Data taken from a collection:
◆ ◆ ◆ ◆ ◆

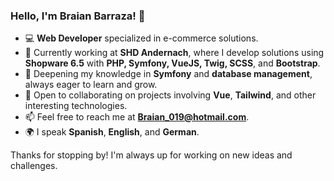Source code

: ### Hello, I'm Braian Barraza! 👋

- 💻 **Web Developer** specialized in e-commerce solutions.
- 🚀 Currently working at **SHD Andernach**, where I develop solutions using **Shopware 6.5** with **PHP, Symfony, VueJS, Twig, SCSS**, and **Bootstrap**.
- 🌱 Deepening my knowledge in **Symfony** and **database management**, always eager to learn and grow.
- 🤝 Open to collaborating on projects involving **Vue**, **Tailwind**, and other interesting technologies.
- 📫 Feel free to reach me at **Braian_019@hotmail.com**.
- 🌍 I speak **Spanish**, **English**, and **German**.

Thanks for stopping by! I'm always up for working on new ideas and challenges.

<!---
BraianBarraza/BraianBarraza is a ✨ special ✨ repository because its `README.md` (this file) appears on your GitHub profile.
You can click the Preview link to take a look at your changes.
--->
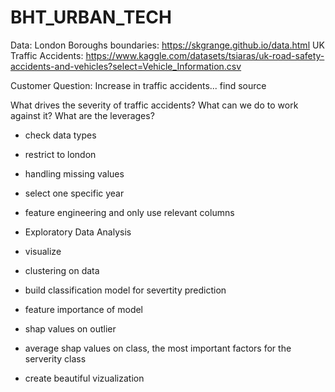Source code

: # BHT_URBAN_TECH

Data:
London Boroughs boundaries: https://skgrange.github.io/data.html 
UK Traffic Accidents: https://www.kaggle.com/datasets/tsiaras/uk-road-safety-accidents-and-vehicles?select=Vehicle_Information.csv


Customer Question:
Increase in traffic accidents... find source

What drives the severity of traffic accidents?
What can we do to work against it? What are the leverages? 

* check data types
* restrict to london
* handling missing values
* select one specific year
* feature engineering and only use relevant columns

* Exploratory Data Analysis
* visualize
* clustering on data

* build classification model for severtity prediction
* feature importance of model
* shap values on outlier
* average shap values on class, the most important factors for the serverity class 

* create beautiful vizualization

◆ ◆ ◆ ◆ ◆

_EXERCISE PROMPT_
Give only the number of lines in the items above that contain the word "What".

_EXERCISE ANSWER_
2